> [THE PROBLEM]:
Lines before the one containing "Finally we have" are excluded; reproduce that line and all lines after it in the entries below, exactly.

> [RECORDS SUPPLIED]:
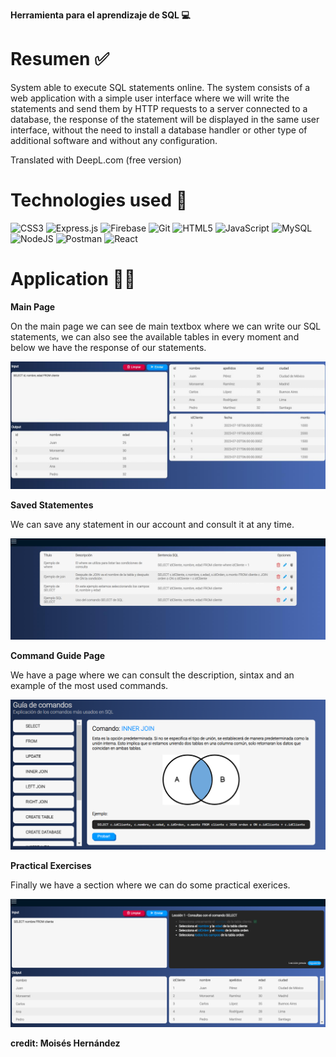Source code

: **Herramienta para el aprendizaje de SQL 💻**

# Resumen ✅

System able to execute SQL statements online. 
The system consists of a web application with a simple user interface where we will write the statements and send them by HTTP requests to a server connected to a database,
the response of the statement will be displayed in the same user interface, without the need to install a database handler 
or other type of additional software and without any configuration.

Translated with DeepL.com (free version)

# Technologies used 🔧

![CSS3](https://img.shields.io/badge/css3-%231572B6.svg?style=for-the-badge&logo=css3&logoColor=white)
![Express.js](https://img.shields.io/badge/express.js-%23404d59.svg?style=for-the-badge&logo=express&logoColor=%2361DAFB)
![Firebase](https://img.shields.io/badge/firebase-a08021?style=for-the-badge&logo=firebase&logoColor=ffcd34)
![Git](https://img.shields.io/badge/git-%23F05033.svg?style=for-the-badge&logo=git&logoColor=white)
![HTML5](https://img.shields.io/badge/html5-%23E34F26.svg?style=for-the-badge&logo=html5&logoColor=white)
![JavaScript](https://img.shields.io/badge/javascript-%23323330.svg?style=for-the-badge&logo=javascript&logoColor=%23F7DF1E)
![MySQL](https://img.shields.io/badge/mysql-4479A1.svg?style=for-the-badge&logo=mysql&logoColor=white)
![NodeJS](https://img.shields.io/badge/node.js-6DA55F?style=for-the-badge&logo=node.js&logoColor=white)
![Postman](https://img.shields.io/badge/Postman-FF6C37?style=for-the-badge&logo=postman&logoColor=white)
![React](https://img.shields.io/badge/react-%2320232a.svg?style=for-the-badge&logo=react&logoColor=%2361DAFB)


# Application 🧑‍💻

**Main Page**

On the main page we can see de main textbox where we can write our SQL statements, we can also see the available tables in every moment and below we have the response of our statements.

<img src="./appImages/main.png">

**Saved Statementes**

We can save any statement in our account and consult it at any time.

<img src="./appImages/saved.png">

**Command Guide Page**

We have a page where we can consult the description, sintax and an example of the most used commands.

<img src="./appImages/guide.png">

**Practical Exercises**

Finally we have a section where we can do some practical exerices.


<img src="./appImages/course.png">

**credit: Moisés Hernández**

> [YOUR RESPONSE]:
Finally we have a section where we can do some practical exerices.


<img src="./appImages/course.png">

**credit: Moisés Hernández**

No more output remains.